LONDON (BLOOMBERG) - The British government is encouraging people to eat healthier and become more active after waistlines expanded for many during extended coronavirus lockdowns.
Some 41 per cent of British adults say they gave gained weight since the initial March 2020 lockdown, according to a nationwide survey of 5,000 people conducted by pollster Opinium between July 2 and 8.
In response, the National Health Service (NHS) is offering various apps and weight loss plans.
"The past 16 months have caused many to change their habits," Ms Alison Tedstone, chief nutritionist of Public Health England, said in an e-mail statement. "It is not a surprise to see so many people reporting weight gain."

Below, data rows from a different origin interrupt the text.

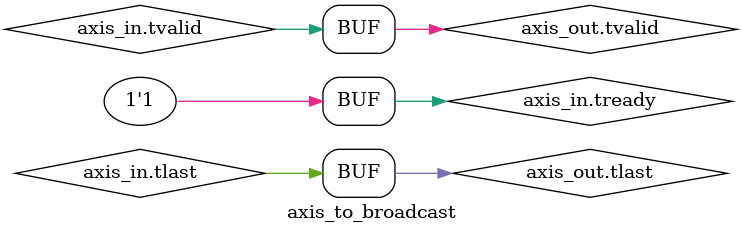
<source format=sv>

module axis_to_broadcast
  (
   axis_t.slave axis_in,
   axis_broadcast_t.master axis_out
   );
   

   always_comb
     begin
        axis_in.tready = 1'b1;
        axis_out.tdata = axis_in.tdata;
        axis_out.tvalid = axis_in.tvalid;
        axis_out.tlast = axis_in.tlast;
     end

endmodule // axis_to_broadcast

</source>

Prime Minister Boris Johnson's government is attempting to address a backlog of operations and other procedures in the NHS, and has increasingly highlighted the public health consequences of lockdown restrictions. The main contributors to weight gain were snacking and comfort eating, according to the survey.
The average gain reported was about 4kg. The NHS will run TV advertisements and offer healthy recipe ideas as part of the effort to help people slim down.
"The pandemic has been hugely challenging for everyone," said Public Health Minister Jo Churchill. "We want to make it easier for people to adopt a healthier lifestyle that works for them."
Britain has tried different solutions to rising obesity levels. In May, the government proposed a limit on junk food commercials on television, and called on many food chains to post calorie counts.
Earlier this month, Mr Johnson said he was not attracted to the idea of putting higher taxes on unhealthy food as a way to change the country's eating habits.
The government-commissioned National Food Strategy urged the country to impose a sugar and salt "reformulation tax", and use some of the proceeds to expand free school meals and support better diets in deprived communities.
Mr Johnson was hospitalised with Covid-19 in 2020 and blamed his weight for the severity of his condition.
"I had a very common underlying condition," he told a virtual Conservative Party conference in October. "I was too fat."
In March, Mr Johnson said he had dropped weight after giving up chocolate and "late-night cheese", and by exercising more.